The initial reaction of Sister Judy Donovan, CSJ to her appointment as General Superior of the Sisters of St. Joseph of Lyon is equal parts joy, excitement, and anticipation of the many responsibilities the Winslow resident will face when she assumes the role in August. Sister Judy was elected to the position for a 6-year term.
“The focus of my ministry will now be our entire congregation which includes over 450 sisters and hundreds of associates and partners in mission in 16 different countries. We are in some of the most conflict and crisis ridden places in the world, so the challenges and opportunities for service are great,” she said. “There are so many things to put in place here in Maine, but it was an awesome thing to go through the discernment process with my sisters and to say ‘yes’ in faith, trusting that God will direct us and be there to support and guide us.”
Sister Judy has been the leader of the Maine sector of the Sisters of St. Joseph of Lyon since 2017, but her time as a Sister began 39 years ago. Although born in California, her family moved back to Houlton and her paternal potato farm roots when she was a child. She earned bachelor’s degrees in both psychology and philosophy from the University of Maine in Orono then entered with the Sisters to begin her initial formation.
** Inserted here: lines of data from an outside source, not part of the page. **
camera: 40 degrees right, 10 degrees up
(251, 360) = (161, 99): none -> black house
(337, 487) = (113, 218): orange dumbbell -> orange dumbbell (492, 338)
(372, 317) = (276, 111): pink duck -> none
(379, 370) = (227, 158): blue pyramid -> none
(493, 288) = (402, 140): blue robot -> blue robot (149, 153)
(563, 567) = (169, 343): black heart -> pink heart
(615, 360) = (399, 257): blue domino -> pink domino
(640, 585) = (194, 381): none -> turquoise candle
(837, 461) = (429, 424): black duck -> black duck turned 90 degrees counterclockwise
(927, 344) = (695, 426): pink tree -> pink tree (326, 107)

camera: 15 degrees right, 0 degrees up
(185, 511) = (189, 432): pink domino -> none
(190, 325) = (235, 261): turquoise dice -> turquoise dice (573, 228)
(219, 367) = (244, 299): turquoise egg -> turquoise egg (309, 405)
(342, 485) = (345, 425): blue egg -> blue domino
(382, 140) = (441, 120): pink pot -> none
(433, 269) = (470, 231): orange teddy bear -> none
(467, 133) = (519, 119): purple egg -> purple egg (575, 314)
“After my first vows, I worked for St. Andre’s Home in Lewiston and then was missioned to Brazil where I did pastoral work for eight years before returning home to make her final vows and begin graduate school studies,” she said.
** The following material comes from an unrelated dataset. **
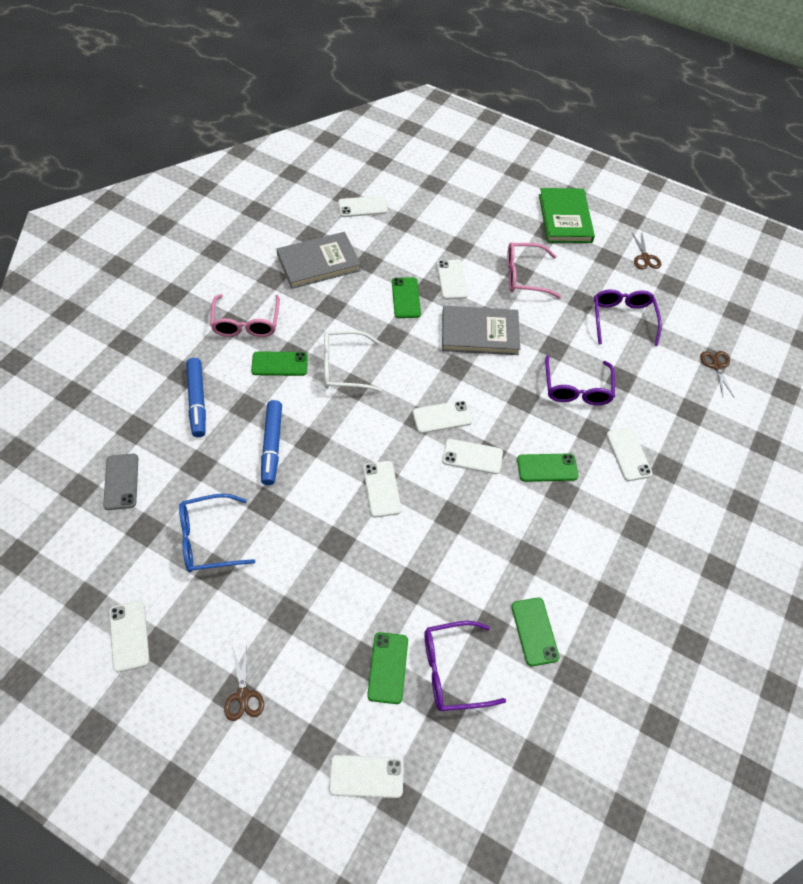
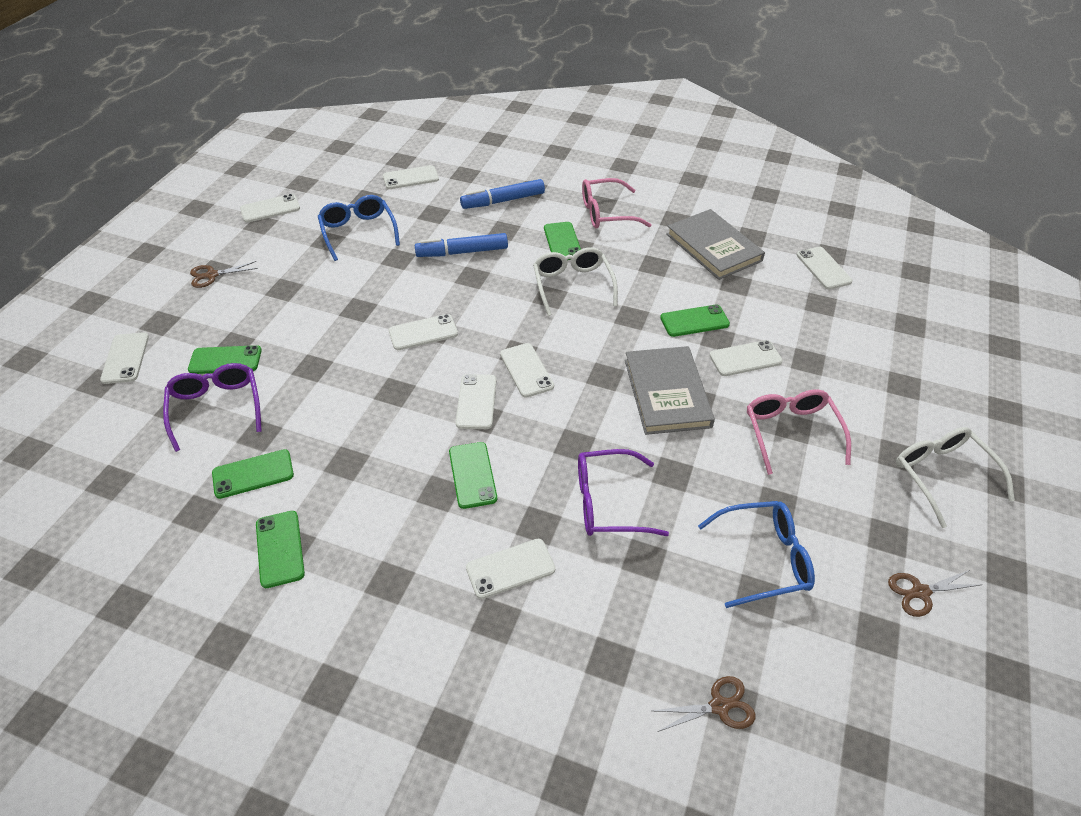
camera: 85 degrees right, 10 degrees down
(121, 481) = (411, 178): grey phone -> white phone
(565, 218) = (942, 475): green book -> white glasses
(609, 606) = (280, 549): none -> green phone
(622, 319) = (764, 558): purple glasses -> blue glasses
Sister Judy earned a master’s degree in social work from Boston University before embarking on a 28-year journey along the Texas-Mexico border and throughout California.
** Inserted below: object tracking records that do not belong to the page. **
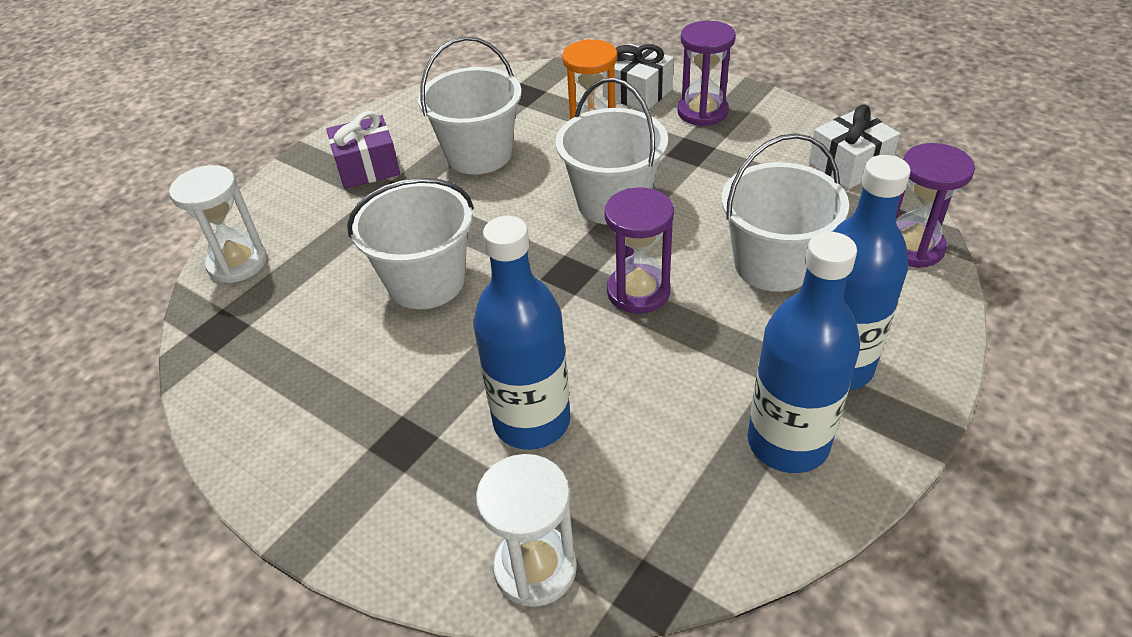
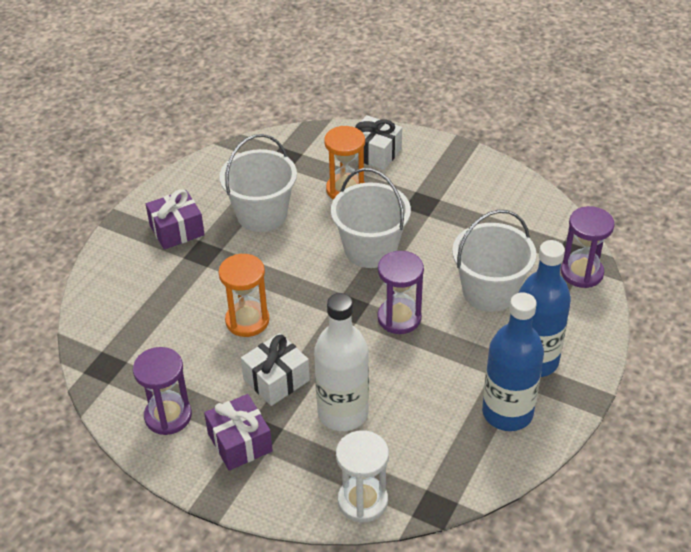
camera: 10 degrees left, 0 degrees up
(237, 263) = (101, 315): white hourglass -> none
(369, 452) = (240, 442): none -> purple gift
(426, 282) = (247, 321): white bucket -> orange hourglass
(532, 421) = (343, 413): blue bottle -> white bottle
(702, 112) = (427, 168): purple hourglass -> purple hourglass (168, 416)
(849, 165) = (537, 210): white gift -> white gift (276, 379)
“I worked for a national community organizing network helping diverse religious groups develop their leadership for social justice ministries and returned to Maine six years ago to help the Sisters and to engage in local and stateside ministries with Spanish speakers, the LGBTQ+ community, earth justice projects, and local interfaith anti-poverty efforts.”
Sister Judy’s leadership in Maine has followed the simple but powerful mission statement of the Sisters, “Loving God and Neighbor Without Distinction,” and an expanding schedule of helpful programming followed and still continues, including technology workshops for people ages 55 and over, in-person and online meetings for LTBTQ+ persons, an initiative that offers free environmental education events in “Saint Joseph’s Sanctuary,” and a nonsectarian support group for those with a loved one incarcerated. The Sisters also host Gospel reflection groups and other opportunities for people in the wider community to grow in faith.
Though she will now be based in France, Sister Judy will hardly be a stranger to Maine moving forward.
“Although I’ve lived most of my religious life thousands of miles away from my Sisters and family in Maine, it’s been a real grace of these last six years to be back in the state, able to work closely with my Sisters, and be close to family, especially my Mom, who will turn 99 on the day I take office,” said Sister Judy, who has two siblings and their families in the Bangor area and a younger brother and his family in Portland. “Being far for long periods will be a big change and a challenge but I trust that God will care for us all.”
Sister Judy’s focus in her new role has already been decided upon, encouraging her fellow Sisters to be “Women of the Dawn.”
“This comes from Pope Francis’ challenge to women religious to be like the women who went to the tomb after Jesus’ crucifixion expecting to find death and darkness but instead encountering new life and a new mission,” she said. “Amidst the darkness and death all around us, we want to be women of radical boldness, sustaining hope, collaborating with life-giving efforts wherever and however we can.”
In essence, collaborating with the Holy Spirit who is already at work among people of goodwill around the world.
“Our work in leadership will be to journey with our sisters and their partners around the world – listening, dialoging, discerning and acting with them – to support their efforts and help them deal with their challenges,” said Sister Judy. “As a Sister of St. Joseph, with a charism to live and promote the love of God and neighbor without distinction, my mission has always been as big as God’s love. With this new ministry, my ’neighborhood’ has just gotten bigger.”